_Brief_:
Type every record exactly as it appears.

_Dataset excerpts_:
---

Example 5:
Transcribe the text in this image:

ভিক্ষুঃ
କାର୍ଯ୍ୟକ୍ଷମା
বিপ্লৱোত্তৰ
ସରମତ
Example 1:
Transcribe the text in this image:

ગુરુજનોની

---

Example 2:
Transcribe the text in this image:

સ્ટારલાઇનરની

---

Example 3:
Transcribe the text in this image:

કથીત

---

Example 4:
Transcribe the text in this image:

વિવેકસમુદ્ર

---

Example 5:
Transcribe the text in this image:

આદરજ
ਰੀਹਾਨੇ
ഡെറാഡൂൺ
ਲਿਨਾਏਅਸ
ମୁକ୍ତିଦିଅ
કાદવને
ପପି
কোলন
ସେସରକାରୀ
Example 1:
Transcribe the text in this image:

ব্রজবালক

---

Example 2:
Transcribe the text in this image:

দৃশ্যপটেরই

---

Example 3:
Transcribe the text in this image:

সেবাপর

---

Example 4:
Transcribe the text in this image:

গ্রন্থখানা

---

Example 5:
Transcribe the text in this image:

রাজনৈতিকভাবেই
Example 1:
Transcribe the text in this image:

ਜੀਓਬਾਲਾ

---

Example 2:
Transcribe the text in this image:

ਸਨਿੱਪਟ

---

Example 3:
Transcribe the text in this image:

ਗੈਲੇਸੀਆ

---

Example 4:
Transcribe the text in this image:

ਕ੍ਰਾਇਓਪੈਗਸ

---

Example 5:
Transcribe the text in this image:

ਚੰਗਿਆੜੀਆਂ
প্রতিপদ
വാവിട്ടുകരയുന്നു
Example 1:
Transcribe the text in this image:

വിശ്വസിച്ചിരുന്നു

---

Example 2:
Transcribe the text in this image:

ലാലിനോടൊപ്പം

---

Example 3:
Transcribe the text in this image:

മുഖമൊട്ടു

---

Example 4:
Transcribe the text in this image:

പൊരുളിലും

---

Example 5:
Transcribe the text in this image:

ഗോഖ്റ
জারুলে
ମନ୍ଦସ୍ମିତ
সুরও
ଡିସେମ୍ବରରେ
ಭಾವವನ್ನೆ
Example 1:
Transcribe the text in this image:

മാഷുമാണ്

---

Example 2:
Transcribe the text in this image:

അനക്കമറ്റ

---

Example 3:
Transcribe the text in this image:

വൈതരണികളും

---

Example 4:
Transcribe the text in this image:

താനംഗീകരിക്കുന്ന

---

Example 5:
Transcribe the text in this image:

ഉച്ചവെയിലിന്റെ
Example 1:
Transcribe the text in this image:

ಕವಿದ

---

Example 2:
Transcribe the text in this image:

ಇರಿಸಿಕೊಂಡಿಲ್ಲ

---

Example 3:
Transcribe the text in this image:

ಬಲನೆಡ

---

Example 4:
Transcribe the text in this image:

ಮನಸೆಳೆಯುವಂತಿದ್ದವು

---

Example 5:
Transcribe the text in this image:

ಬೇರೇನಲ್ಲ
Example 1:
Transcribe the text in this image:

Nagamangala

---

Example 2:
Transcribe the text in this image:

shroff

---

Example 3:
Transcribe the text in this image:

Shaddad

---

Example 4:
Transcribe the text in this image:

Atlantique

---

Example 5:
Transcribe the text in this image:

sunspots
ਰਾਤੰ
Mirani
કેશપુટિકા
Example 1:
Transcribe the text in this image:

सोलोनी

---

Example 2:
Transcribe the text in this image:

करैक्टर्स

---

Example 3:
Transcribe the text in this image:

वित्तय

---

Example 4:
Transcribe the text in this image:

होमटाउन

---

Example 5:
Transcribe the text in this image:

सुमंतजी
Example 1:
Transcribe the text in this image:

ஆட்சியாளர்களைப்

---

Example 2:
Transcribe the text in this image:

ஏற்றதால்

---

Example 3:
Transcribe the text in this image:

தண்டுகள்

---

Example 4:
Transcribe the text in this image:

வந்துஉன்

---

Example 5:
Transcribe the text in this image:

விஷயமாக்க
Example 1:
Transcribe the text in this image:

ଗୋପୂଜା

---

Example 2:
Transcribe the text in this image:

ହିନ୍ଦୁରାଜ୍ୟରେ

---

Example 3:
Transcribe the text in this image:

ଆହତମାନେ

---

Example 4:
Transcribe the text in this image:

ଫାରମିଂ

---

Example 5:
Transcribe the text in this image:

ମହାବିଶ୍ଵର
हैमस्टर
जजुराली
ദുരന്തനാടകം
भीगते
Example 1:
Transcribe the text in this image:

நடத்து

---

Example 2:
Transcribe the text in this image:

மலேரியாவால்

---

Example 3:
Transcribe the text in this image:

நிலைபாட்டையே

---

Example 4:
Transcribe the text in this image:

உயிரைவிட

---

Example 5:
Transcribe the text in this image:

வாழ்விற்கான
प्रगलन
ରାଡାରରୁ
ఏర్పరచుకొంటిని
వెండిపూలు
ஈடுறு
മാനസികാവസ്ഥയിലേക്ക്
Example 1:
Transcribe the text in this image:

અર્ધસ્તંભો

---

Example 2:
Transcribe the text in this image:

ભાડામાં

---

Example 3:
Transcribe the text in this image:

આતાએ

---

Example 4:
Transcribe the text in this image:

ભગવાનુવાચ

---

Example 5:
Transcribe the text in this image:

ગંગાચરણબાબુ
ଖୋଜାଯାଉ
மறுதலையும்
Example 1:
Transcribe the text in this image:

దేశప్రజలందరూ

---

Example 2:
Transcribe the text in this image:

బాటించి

_Expected answer_:
---

Example 5:
Transcribe the text in this image:

ভিক্ষুঃ
କାର୍ଯ୍ୟକ୍ଷମା
বিপ্লৱোত্তৰ
ସରମତ
Example 1:
Transcribe the text in this image:

ગુરુજનોની

---

Example 2:
Transcribe the text in this image:

સ્ટારલાઇનરની

---

Example 3:
Transcribe the text in this image:

કથીત

---

Example 4:
Transcribe the text in this image:

વિવેકસમુદ્ર

---

Example 5:
Transcribe the text in this image:

આદરજ
ਰੀਹਾਨੇ
ഡെറാഡൂൺ
ਲਿਨਾਏਅਸ
ମୁକ୍ତିଦିଅ
કાદવને
ପପି
কোলন
ସେସରକାରୀ
Example 1:
Transcribe the text in this image:

ব্রজবালক

---

Example 2:
Transcribe the text in this image:

দৃশ্যপটেরই

---

Example 3:
Transcribe the text in this image:

সেবাপর

---

Example 4:
Transcribe the text in this image:

গ্রন্থখানা

---

Example 5:
Transcribe the text in this image:

রাজনৈতিকভাবেই
Example 1:
Transcribe the text in this image:

ਜੀਓਬਾਲਾ

---

Example 2:
Transcribe the text in this image:

ਸਨਿੱਪਟ

---

Example 3:
Transcribe the text in this image:

ਗੈਲੇਸੀਆ

---

Example 4:
Transcribe the text in this image:

ਕ੍ਰਾਇਓਪੈਗਸ

---

Example 5:
Transcribe the text in this image:

ਚੰਗਿਆੜੀਆਂ
প্রতিপদ
വാവിട്ടുകരയുന്നു
Example 1:
Transcribe the text in this image:

വിശ്വസിച്ചിരുന്നു

---

Example 2:
Transcribe the text in this image:

ലാലിനോടൊപ്പം

---

Example 3:
Transcribe the text in this image:

മുഖമൊട്ടു

---

Example 4:
Transcribe the text in this image:

പൊരുളിലും

---

Example 5:
Transcribe the text in this image:

ഗോഖ്റ
জারুলে
ମନ୍ଦସ୍ମିତ
সুরও
ଡିସେମ୍ବରରେ
ಭಾವವನ್ನೆ
Example 1:
Transcribe the text in this image:

മാഷുമാണ്

---

Example 2:
Transcribe the text in this image:

അനക്കമറ്റ

---

Example 3:
Transcribe the text in this image:

വൈതരണികളും

---

Example 4:
Transcribe the text in this image:

താനംഗീകരിക്കുന്ന

---

Example 5:
Transcribe the text in this image:

ഉച്ചവെയിലിന്റെ
Example 1:
Transcribe the text in this image:

ಕವಿದ

---

Example 2:
Transcribe the text in this image:

ಇರಿಸಿಕೊಂಡಿಲ್ಲ

---

Example 3:
Transcribe the text in this image:

ಬಲನೆಡ

---

Example 4:
Transcribe the text in this image:

ಮನಸೆಳೆಯುವಂತಿದ್ದವು

---

Example 5:
Transcribe the text in this image:

ಬೇರೇನಲ್ಲ
Example 1:
Transcribe the text in this image:

Nagamangala

---

Example 2:
Transcribe the text in this image:

shroff

---

Example 3:
Transcribe the text in this image:

Shaddad

---

Example 4:
Transcribe the text in this image:

Atlantique

---

Example 5:
Transcribe the text in this image:

sunspots
ਰਾਤੰ
Mirani
કેશપુટિકા
Example 1:
Transcribe the text in this image:

सोलोनी

---

Example 2:
Transcribe the text in this image:

करैक्टर्स

---

Example 3:
Transcribe the text in this image:

वित्तय

---

Example 4:
Transcribe the text in this image:

होमटाउन

---

Example 5:
Transcribe the text in this image:

सुमंतजी
Example 1:
Transcribe the text in this image:

ஆட்சியாளர்களைப்

---

Example 2:
Transcribe the text in this image:

ஏற்றதால்

---

Example 3:
Transcribe the text in this image:

தண்டுகள்

---

Example 4:
Transcribe the text in this image:

வந்துஉன்

---

Example 5:
Transcribe the text in this image:

விஷயமாக்க
Example 1:
Transcribe the text in this image:

ଗୋପୂଜା

---

Example 2:
Transcribe the text in this image:

ହିନ୍ଦୁରାଜ୍ୟରେ

---

Example 3:
Transcribe the text in this image:

ଆହତମାନେ

---

Example 4:
Transcribe the text in this image:

ଫାରମିଂ

---

Example 5:
Transcribe the text in this image:

ମହାବିଶ୍ଵର
हैमस्टर
जजुराली
ദുരന്തനാടകം
भीगते
Example 1:
Transcribe the text in this image:

நடத்து

---

Example 2:
Transcribe the text in this image:

மலேரியாவால்

---

Example 3:
Transcribe the text in this image:

நிலைபாட்டையே

---

Example 4:
Transcribe the text in this image:

உயிரைவிட

---

Example 5:
Transcribe the text in this image:

வாழ்விற்கான
प्रगलन
ରାଡାରରୁ
ఏర్పరచుకొంటిని
వెండిపూలు
ஈடுறு
മാനസികാവസ്ഥയിലേക്ക്
Example 1:
Transcribe the text in this image:

અર્ધસ્તંભો

---

Example 2:
Transcribe the text in this image:

ભાડામાં

---

Example 3:
Transcribe the text in this image:

આતાએ

---

Example 4:
Transcribe the text in this image:

ભગવાનુવાચ

---

Example 5:
Transcribe the text in this image:

ગંગાચરણબાબુ
ଖୋଜାଯାଉ
மறுதலையும்
Example 1:
Transcribe the text in this image:

దేశప్రజలందరూ

---

Example 2:
Transcribe the text in this image:

బాటించి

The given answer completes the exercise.